The International MXT-MV (Military Extreme Truck – Military Version) is an infantry mobility vehicle produced by Navistar Defense, a subsidiary of Navistar International, which is the owner of the International brand of vehicles. Introduced in 2006 and developed in parallel with the civilian International MXT, the MXT-MV is extensively modified for military duty compared to its civilian counterpart. It is transportable by the Lockheed C-130 Hercules military aircraft.

==History==
The MXT-MV was designed and developed by Navistar International's International Military and Government division (now named Navistar Defense) and a subsidiary of Navistar International called Diamond Force Engineering (which was based in Dearborn Heights, Michigan). The development was led by Jim Bartel, Dick Rief, Wes Schultz, Ron Byrd, John Glass, Paul Klein and Britt Smart. The MXT-MV was exhibited at the 2005 edition of the annual Association of the United States Army (AUSA) Show, held in October at the Washington Convention Center. In August the following year, the MXT-MVA version was demonstrated to the United States Army at the Aberdeen Proving Ground. The MXT-MVA was Navistar's entry in the 2008 selection competition for the US Army's MRAP All Terrain Vehicle (M-ATV) program, but the army chose to procure the Oshkosh M-ATV instead.

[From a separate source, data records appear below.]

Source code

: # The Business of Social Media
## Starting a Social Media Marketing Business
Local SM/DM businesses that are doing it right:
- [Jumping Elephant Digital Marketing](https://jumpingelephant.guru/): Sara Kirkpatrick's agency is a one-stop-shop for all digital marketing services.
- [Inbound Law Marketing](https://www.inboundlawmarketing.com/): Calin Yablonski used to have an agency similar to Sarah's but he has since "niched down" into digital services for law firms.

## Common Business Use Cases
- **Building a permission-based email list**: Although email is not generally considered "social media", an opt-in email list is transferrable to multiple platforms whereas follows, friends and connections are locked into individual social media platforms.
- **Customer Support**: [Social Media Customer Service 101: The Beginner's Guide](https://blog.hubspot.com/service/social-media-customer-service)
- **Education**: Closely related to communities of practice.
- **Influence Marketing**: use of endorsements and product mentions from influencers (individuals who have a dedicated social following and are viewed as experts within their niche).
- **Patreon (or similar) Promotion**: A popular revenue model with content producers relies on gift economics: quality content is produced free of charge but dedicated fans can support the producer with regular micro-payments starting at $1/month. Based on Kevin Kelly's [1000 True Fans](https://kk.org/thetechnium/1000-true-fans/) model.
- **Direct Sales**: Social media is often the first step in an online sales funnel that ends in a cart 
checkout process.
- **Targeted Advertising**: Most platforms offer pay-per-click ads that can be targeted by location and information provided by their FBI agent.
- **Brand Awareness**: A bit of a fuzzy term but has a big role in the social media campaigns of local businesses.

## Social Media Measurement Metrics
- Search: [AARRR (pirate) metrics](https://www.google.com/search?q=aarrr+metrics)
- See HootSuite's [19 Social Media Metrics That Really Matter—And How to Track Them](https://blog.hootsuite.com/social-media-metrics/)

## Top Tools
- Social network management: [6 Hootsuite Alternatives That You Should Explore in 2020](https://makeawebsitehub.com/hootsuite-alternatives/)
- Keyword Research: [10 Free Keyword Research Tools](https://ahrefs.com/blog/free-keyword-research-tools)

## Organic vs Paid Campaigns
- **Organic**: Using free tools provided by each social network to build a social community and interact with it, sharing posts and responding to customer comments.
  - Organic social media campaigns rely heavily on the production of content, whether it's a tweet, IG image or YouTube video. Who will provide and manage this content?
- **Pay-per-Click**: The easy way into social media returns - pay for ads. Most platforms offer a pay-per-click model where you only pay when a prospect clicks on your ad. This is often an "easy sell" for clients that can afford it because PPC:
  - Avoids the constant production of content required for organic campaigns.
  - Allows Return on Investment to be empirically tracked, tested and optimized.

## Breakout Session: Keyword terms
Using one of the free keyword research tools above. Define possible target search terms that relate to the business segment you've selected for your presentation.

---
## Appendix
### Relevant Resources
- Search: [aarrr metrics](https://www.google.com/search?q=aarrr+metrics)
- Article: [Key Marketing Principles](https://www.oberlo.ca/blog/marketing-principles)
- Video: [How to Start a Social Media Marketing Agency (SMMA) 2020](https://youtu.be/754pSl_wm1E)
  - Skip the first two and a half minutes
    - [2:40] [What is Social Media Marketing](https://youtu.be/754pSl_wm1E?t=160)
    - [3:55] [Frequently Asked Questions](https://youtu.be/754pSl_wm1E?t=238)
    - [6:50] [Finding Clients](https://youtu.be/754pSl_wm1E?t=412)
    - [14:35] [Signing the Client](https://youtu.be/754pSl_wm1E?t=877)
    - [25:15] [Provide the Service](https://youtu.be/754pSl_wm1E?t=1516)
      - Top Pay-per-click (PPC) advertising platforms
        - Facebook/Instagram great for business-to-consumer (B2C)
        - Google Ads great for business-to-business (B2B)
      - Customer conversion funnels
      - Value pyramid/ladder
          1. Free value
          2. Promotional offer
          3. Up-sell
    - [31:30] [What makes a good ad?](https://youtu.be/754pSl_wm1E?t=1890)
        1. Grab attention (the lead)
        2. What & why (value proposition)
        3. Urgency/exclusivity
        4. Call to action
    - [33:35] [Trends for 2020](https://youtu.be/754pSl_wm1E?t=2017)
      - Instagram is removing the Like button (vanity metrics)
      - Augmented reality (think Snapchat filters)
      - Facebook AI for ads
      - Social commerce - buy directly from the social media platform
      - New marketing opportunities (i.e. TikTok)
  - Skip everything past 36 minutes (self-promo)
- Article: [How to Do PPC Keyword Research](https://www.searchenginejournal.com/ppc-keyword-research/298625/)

In 2009 a modified variant of the MXT-MVA was ordered for service with the British Army. This variant was known as the Husky in British military service. The Husky was ordered to replace the British Army's Snatch Land Rovers in Afghanistan, which had proven to be inadequate in protecting their occupants from improvised explosive devices. A total of 262 vehicles were initially ordered. In 2010, a follow-up order was placed for an additional 89 vehicles, worth US$56 million.

==Variants==
Variants are available with three different cab configurations: Standard, Extended Cab, and Crew Cab.

===MXT-MV===
Standard, unarmored version.

===MXT-MVA ===
The MXT-MVA (Military Extreme Truck - Military Version Armored) was designed by Israeli vehicle manufacturer Plasan. It offers the choice of two removable armor kits, dubbed A-Kit and B-Kit, with increasing levels of protection against bullets, mines and improvised explosive devices.

===Husky TSV===
The Husky is a variant of the MXT-MVA modified to satisfy the United Kingdom's Ministry of Defence requirements for the Tactical Support Vehicle (TSV) program for the British Army.

===M-ATV===
Navistar built its rejected M-ATV candidate sharing some powertrain and suspension components with the MXT, but with a unique chassis. This protection system was designed by Navistar rather than its normal MXT and MRAP partner, Plasan.

==Operators==

=== Current operators ===
- Ghana – 70 former British Army vehicles, delivered as military aid from the United Kingdom in 2022.
- Ukraine – Unknown number of former British Army vehicles, delivered as military aid from the United Kingdom in 2022. Oryx recorded 21 vehicles of Husky variant that were lost, of which 13 were destroyed, 4 damaged, 2 abandoned and 2 captured.

=== Former operators ===
- United Kingdom (351) Husky Tactical Support Vehicle (Medium) - 351 vehicles originally ordered (262 in 2009, 89 in 2010) for service in the War in Afghanistan (2001–2021) and the Iraq War. Retired in 2022.